Basic aftercare will involve hot soaks or compresses with warm water and sea salt twice a day and cleaning the piercing in the shower twice daily. Healing time ranges between 8 to 20 Weeks. Also, you will need to take steps to reduce the likelihood of cross-contamination. For more details go to Basic Aftercare Instructions. Due to the location of the piercing, you need to take precautions to avoid the piercing coming in contact with cosmetic and hair products. Since sweat tends to collect in the area, it is a good idea to clean the piercing after strenuous activity, especially if you use hair products.
It is important to avoid stress and abuse to the piercing during healing and after. Which side you naturally sleep on should be considered before getting the piercing. Sleeping on the piercing especially during the piercing can cause migration and other problems. If you are a stomach sleeper try sleeping with the pillow push to the side that isn't pierced.
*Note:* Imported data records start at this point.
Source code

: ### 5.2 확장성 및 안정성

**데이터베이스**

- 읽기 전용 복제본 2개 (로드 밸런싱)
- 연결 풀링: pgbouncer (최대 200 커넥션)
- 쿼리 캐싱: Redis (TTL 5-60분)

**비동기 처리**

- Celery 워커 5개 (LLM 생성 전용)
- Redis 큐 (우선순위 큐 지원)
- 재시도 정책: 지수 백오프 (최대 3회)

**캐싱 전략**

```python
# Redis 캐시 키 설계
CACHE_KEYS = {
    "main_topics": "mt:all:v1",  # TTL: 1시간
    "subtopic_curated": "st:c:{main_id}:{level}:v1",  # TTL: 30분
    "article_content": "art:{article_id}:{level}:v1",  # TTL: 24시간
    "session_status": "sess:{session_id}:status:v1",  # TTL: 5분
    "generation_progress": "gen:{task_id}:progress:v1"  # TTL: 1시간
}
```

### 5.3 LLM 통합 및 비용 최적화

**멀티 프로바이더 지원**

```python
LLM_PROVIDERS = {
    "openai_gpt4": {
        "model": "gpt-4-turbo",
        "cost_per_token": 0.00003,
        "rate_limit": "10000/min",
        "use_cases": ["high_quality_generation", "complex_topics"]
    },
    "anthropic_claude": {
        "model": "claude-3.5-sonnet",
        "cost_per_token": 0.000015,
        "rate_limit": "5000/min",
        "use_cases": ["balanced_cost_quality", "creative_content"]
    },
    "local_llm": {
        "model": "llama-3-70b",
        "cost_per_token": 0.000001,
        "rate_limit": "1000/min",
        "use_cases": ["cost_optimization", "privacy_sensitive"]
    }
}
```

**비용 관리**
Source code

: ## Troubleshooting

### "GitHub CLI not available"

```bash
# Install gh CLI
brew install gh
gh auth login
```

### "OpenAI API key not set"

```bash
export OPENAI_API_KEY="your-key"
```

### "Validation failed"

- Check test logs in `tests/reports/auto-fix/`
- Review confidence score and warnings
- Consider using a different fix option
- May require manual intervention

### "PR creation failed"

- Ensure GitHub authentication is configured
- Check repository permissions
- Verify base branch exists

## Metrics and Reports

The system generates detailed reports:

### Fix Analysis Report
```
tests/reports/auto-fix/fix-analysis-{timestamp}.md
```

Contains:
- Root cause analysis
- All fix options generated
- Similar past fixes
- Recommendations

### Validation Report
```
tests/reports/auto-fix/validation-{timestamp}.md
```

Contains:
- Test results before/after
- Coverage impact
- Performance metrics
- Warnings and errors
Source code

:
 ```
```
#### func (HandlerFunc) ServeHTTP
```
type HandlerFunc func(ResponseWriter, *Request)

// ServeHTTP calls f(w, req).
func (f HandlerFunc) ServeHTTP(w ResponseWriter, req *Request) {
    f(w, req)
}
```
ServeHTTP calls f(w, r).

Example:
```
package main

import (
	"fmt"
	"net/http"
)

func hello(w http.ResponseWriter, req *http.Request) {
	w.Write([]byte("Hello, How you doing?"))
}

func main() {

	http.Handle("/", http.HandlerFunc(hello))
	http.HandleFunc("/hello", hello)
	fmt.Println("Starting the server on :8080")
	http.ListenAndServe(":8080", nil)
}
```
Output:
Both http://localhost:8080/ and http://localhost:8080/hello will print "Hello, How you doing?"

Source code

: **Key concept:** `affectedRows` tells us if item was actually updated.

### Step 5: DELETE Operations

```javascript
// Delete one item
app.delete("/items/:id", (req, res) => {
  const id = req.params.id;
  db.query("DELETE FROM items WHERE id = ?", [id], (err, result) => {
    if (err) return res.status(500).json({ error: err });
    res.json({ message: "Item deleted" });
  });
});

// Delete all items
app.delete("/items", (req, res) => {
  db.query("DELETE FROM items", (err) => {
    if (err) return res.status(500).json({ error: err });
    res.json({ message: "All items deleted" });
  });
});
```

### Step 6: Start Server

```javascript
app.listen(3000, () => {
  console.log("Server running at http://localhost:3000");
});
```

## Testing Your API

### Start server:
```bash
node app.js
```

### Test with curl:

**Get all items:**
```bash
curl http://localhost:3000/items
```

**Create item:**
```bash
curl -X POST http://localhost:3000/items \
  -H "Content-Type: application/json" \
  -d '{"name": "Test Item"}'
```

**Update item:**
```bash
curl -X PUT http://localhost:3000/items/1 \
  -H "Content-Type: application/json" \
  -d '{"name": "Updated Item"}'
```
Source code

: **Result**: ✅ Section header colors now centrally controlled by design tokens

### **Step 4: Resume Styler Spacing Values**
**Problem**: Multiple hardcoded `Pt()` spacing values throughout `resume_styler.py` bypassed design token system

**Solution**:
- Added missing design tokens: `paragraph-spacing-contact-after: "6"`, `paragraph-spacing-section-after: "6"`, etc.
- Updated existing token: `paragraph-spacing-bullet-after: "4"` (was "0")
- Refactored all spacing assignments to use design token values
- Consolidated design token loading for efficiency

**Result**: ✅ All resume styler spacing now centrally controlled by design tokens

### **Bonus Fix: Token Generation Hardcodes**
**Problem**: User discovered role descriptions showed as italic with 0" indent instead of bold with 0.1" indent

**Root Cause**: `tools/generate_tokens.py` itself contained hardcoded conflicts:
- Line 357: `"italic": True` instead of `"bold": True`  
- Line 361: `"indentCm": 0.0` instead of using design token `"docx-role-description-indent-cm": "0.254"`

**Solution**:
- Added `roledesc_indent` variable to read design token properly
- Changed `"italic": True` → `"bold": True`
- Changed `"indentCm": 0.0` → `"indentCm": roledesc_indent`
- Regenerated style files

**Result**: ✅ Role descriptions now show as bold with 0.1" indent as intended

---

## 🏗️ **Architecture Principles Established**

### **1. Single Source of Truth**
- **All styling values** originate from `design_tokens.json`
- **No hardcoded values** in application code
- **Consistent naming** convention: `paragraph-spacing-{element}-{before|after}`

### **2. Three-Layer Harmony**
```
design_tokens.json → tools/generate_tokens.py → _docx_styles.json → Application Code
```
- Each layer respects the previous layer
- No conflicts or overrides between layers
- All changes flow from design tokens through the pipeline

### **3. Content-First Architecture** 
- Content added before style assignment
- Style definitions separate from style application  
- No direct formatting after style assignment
Also, avoid clothing and sports safety equipment like helmets and masks that are tight in the piercing area. If you are required to wearing safety equipment for a job or sport that is tight fitting in the area, you may want to consider a different piercing.
If you or your barber or hairdresser is using spray bottles on your hair, make sure they cover the piercing with a clean paper towel. There are two concerns. The first is that the chemicals and other items in hair products will get into the open wound and cause a reaction. The second is that you will introduce a foreign pathogen into the piercing. So even if it is just tap water, cover the piercing.
Cosmetic, especially powder based foundations and other foundations should be avoided in the area until the piercing is completely healed. The biggest risks are that the cosmetic will get into the piercing or block the piercing hole and not allow it to discharge properly. The same goes for sunblock. Also, avoid contact with glasses and keep them clean.
Risks & Concerns:
Since the piercing is on the face, there is a concern about permanently scarring. If the piercing is healed correctly there will be a small indented scar but if the piercing encounters problems during or become infected it can cause additional scarring. With post jewelry with small ends, there is a risk that the end can be pulled into the piercing when the piercing swells. If this happens, contact your piercer because the jewelry may need to be changed or adjusted. Taping a small piece of Micropore paper tape can help to keep the jewelry from becoming impacted but you should still see your piercer.
Nostrils are sometimes prone to glandular cyst and Hypertrophic Scarring. Often problems are caused by improper aftercare like abuse to the piercing, changing the jewelry before healing is completed, wearing cosmetics on or around the piercing, etc... However, sometimes you do everything right and you still have problems that may require medical assistance. If the piercing doesn't look right SEE YOUR PIERCER!!!